The toughest sporting event in the world desperately needs a grittier, more dramatic ending.

And yes, Monday will be more tolerable thanks to my 2011 RAMROP (Ride Around Mount Ranier In One Piece) report.

We’re All Lance Armstrong

We’re greatly influenced by—sometimes positively, sometimes negatively—those we associate closest with in our work lives and our private lives.

I found Tyler Hamilton’s 60 Minutes interview fascinating from more of a social science perspective than a moral one. Hamilton’s and Armstrong’s performance enhancing drug use is an interesting social-psych case study. At some point, probably decades ago, performance enhancing drug use reached a tipping point where a majority of cyclists said, “Screw it, I’m in.”

From that point forward, anyone with Hamilton’s and Armstrong’s physical tools and off the charts competitive drive probably had very little problem rationalizing it with the same mindset that regularly trips up thousands of young people every year, “Everyone’s doing it.”

It’s the same phenomenon we sometimes see on the freeway when it’s turned into a parking lot as a result of a bad accident. One person eventually decides the risk-reward is worth it, so they pull out from the far right lane onto the shoulder and take off into the horizon. Then, a second person. Then, a third. I can either sit and reflect on my moral superiority or get home at the same time as them, but not both.

Given the work culture of his chosen profession, I almost find Armstrong a sympathetic figure.

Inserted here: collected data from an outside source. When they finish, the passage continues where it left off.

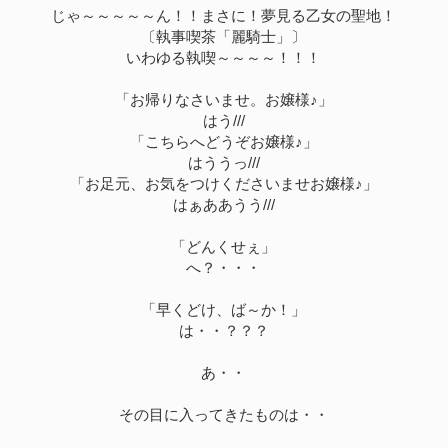
じゃ～～～～～ん！！まさに！夢見る乙女の聖地！
〔執事喫茶「麗騎士」〕
いわゆる執喫～～～～！！！
「お帰りなさいませ。お嬢様♪」
はう///
「こちらへどうぞお嬢様♪」
はううっ///
「お足元、お気をつけくださいませお嬢様♪」
はぁああうう///
「どんくせぇ」
へ？・・・
「早くどけ、ば～か！」
は・・？？？
あ・・
その目に入ってきたものは・・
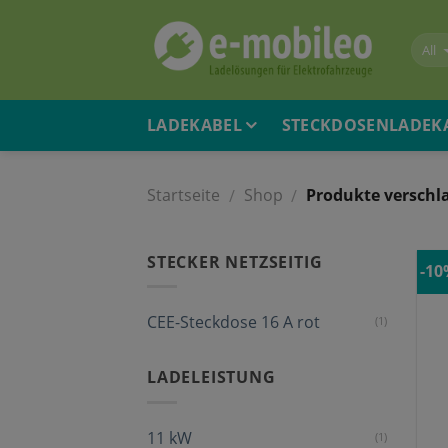
Skip
to
content
LADEKABEL
STECKDOSENLADEK
Startseite
Shop
Produkte verschla
/
/
STECKER NETZSEITIG
-1
CEE-Steckdose 16 A rot
(1)
LADELEISTUNG
11 kW
(1)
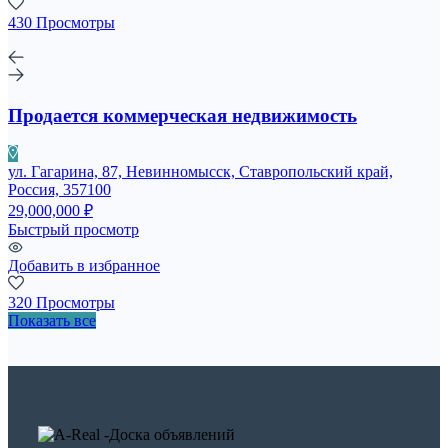
430 Просмотры
Продается коммерческая недвижимость
ул. Гагарина, 87, Невинномысск, Ставропольский край,
Россия, 357100
29,000,000 ₽
Быстрый просмотр
Добавить в избранное
320 Просмотры
Показать все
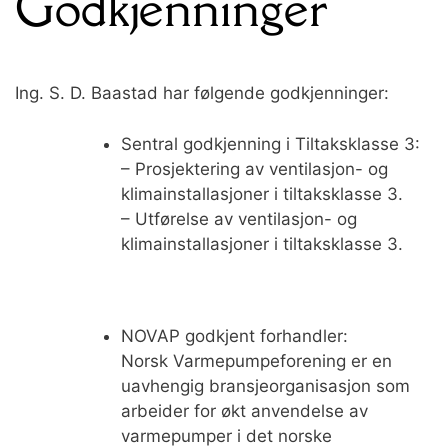
Godkjenninger
Ing. S. D. Baastad har følgende godkjenninger:
Sentral godkjenning i Tiltaksklasse 3:
– Prosjektering av ventilasjon- og
klimainstallasjoner i tiltaksklasse 3.
– Utførelse av ventilasjon- og
klimainstallasjoner i tiltaksklasse 3.
NOVAP godkjent forhandler:
Norsk Varmepumpeforening er en
uavhengig bransjeorganisasjon som
arbeider for økt anvendelse av
varmepumper i det norske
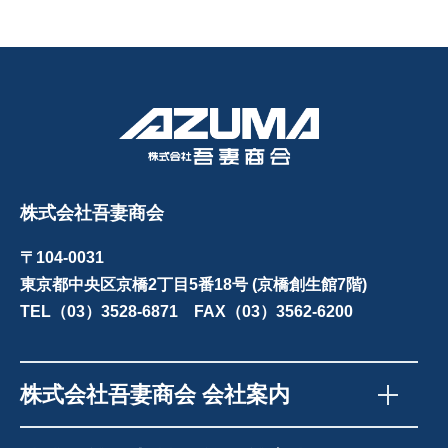
株式会社吾妻商会
〒104-0031
東京都中央区京橋2丁目5番18号 (京橋創生館7階)
TEL（03）3528-6871 FAX（03）3562-6200
株式会社吾妻商会 会社案内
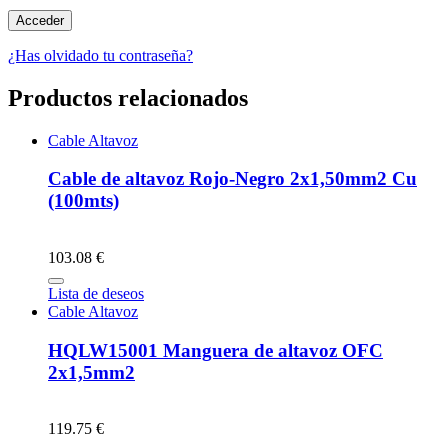
¿Has olvidado tu contraseña?
Productos relacionados
Cable Altavoz
Cable de altavoz Rojo-Negro 2x1,50mm2 Cu
(100mts)
103.08 €
Lista de deseos
Cable Altavoz
HQLW15001 Manguera de altavoz OFC
2x1,5mm2
119.75 €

To have “just said no” he would have either had to have found something else to do with his life or settle in as a second-tier domestique stuffing water bottles down his back.

Almost a sympathetic figure because through his repeated, robotic denials, he wants everyone to believe he’s special. He’s the only one who stayed in his lane, but somehow still arrived home before everyone else. That’s how good he was.

It’s as this point, Armstrong turns into a fascinating psychological case study. In one respect, we’re all Lance Armstrong in the sense that everyone one of us maintains public personas, revealing less than the truth about ourselves to the larger world. Of course the difference with Lance is the degree of duplicity.

He must wake up at night worried about what the federal grand jury’s findings might do to his athletic legacy, his future marketing potential and income, and donations to his foundation.

I hope I’m wrong, but I don’t ever expect him to come clean, just doesn’t seem he’s nearly introspective enough. And that’s too bad, because I’d gain some respect for him if he did. Of course, my acceptance and approval are meaningless compared to the rewards of self acceptance.